In 1779, General George Washington of the Continental Army appointed General John Sullivan and James Clinton to lead the Sullivan Expedition, a military campaign designed to unseat the Iroquois Confederacy and prevent the nations from continuing to attack New York militias and the Continental Army.〔Emerson Klees. ''Persons,Places, and Things around the Finger Lakes Region''. Rochester, Finger Lakes Publishing, 1994. Page 10.〕 The campaign mobilized 6200 troops and devastated the Cayuga and other Iroquois homelands, destroying 40-50 villages. Those destroyed included major Cayuga villages such as Cayuga Castle and ''Chonodote'' (Peachtown). The expedition, with attacks from the spring through the fall, also destroyed the crops and winter stores of the Iroquois, to drive them out of the land. Survivors fled to other Iroquois tribes, or to Upper Canada. Some were granted land there by the British in recognition of their loyalty to the Crown. The Cayuga in the United States were the only ''Haudenosaunee'' nation at the end of the war who had no reservation.
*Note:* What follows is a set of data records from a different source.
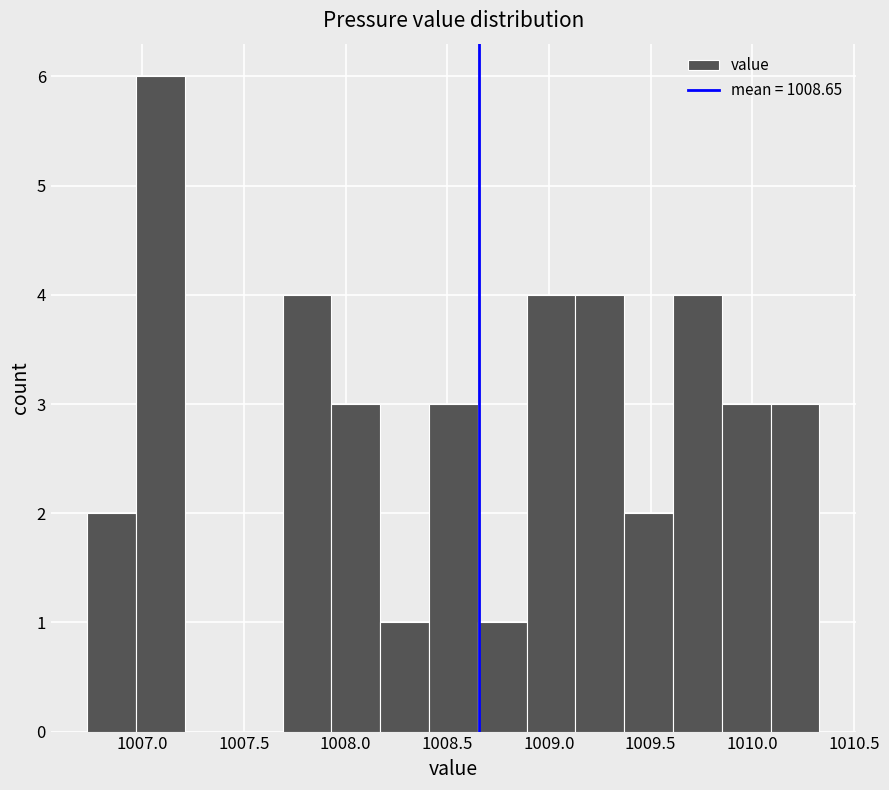

Reading left to right, transcribe this chart: for each bar, give the range it covers on the x-axis and its height. Neither the bar edges nor the heights are printed on the chart, so give them approximately, as read against the axes.

1006.73 to 1006.97: 2
1006.97 to 1007.21: 6
1007.21 to 1007.45: 0
1007.45 to 1007.69: 0
1007.69 to 1007.93: 4
1007.93 to 1008.17: 3
1008.17 to 1008.41: 1
1008.41 to 1008.65: 3
1008.65 to 1008.89: 1
1008.89 to 1009.13: 4
1009.13 to 1009.37: 4
1009.37 to 1009.61: 2
1009.61 to 1009.85: 4
1009.85 to 1010.09: 3
1010.09 to 1010.33: 3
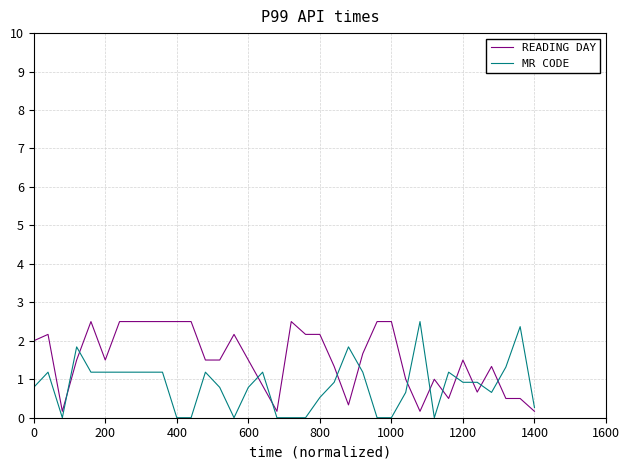

Which series has the largest total across all categories?

READING DAY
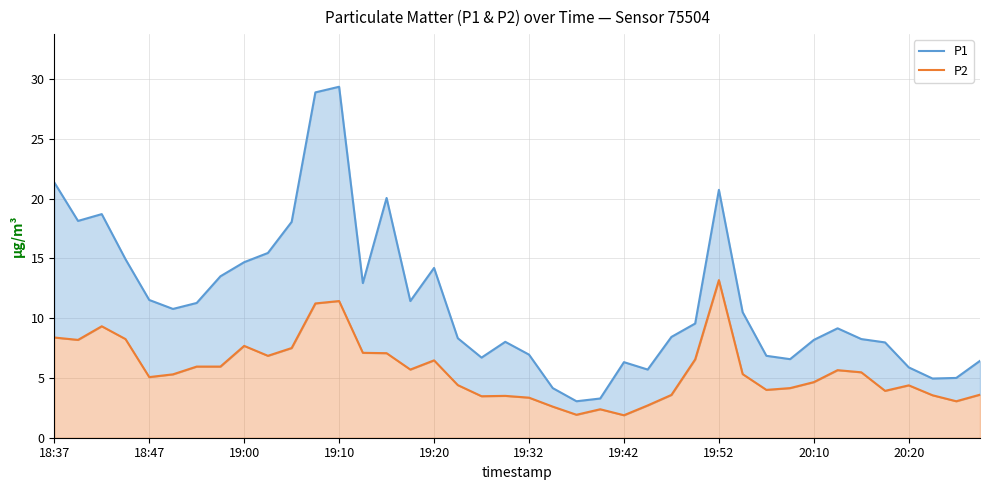

At 18:47, list the series in order from largest to smallest.

P1, P2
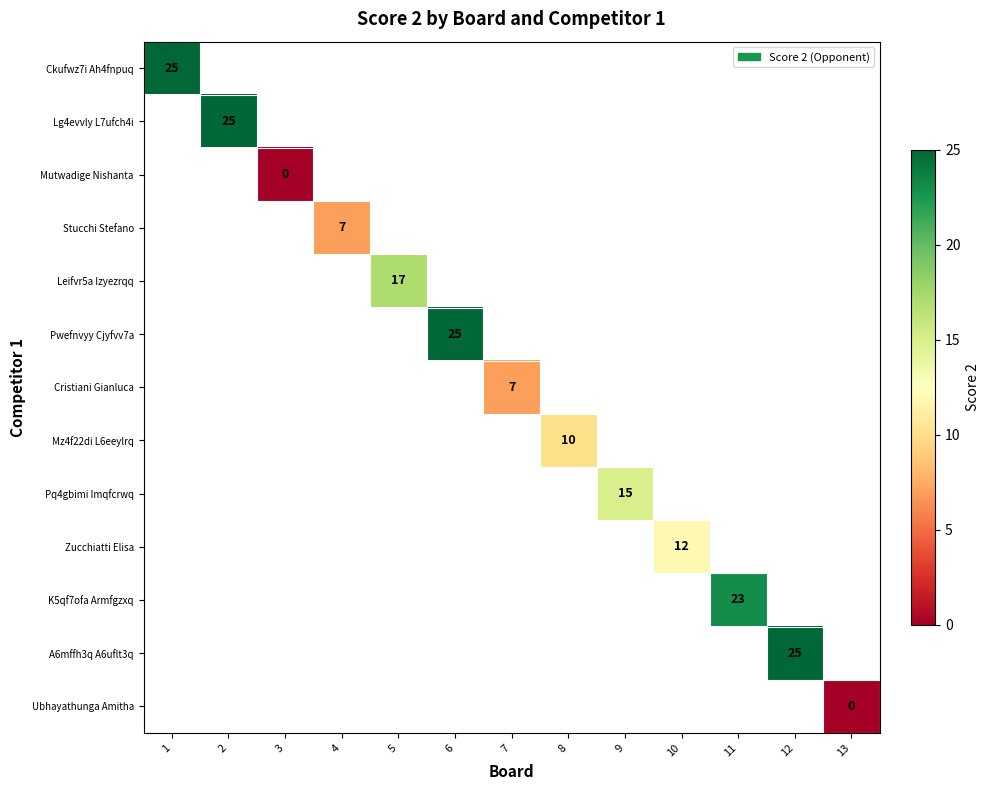

Which has a higher value, 9 or 2?

2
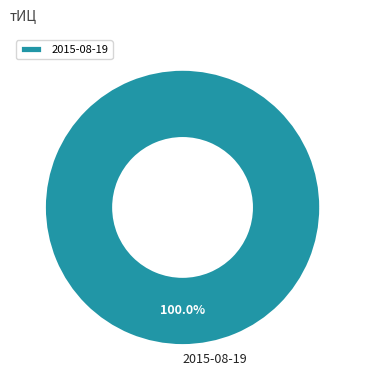

Is it true that 2015-08-19 is 100% of the pie?

True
Some Seneca and Cayuga had left the area earlier, going to Ohio. After the Sullivan Campaign, more Cayuga joined them, as well as some other bands of Iroquois who left New York before the end of the Revolutionary War. In 1831 those Indians left Ohio for removal to the Indian Territory, in what became Oklahoma. The Seneca-Cayuga Tribe of Oklahoma is a federally recognized tribe.
On November 11, 1794, the (New York) Cayuga Nation (along with the other ''Haudenosaunee'' nations) signed the Treaty of Canandaigua with the United States, by which they ceded much of their lands in New York to the United States, forced to do so as allies of the defeated British. It was the second treaty the United States entered into. It recognized the rights of the ''Haudenosaunee'' as sovereign nations. The Treaty of Canandaigua remains an operating legal document; the U.S. government continues to send the requisite gift of muslin fabric to the nations each year.
The state of New York made additional treaties with the tribes but failed to get them ratified by the Senate. As it lacked the constitutional authority to deal directly with the tribes, individual tribes have sued for land claims since the late 20th century, charging New York had no authority for their actions. The state rapidly arranged sales of more than of former Iroquois lands at inexpensive prices to encourage development in the state. It also granted some western lands to war veterans in lieu of pay. Speculators bought up as much land as they could and resold it to new settlers. Land-hungry Yankees from New England flooded into New York in waves of new settlement, as did some settlers from the Mohawk Valley. Immigrants also came from the British Isles and France after the war.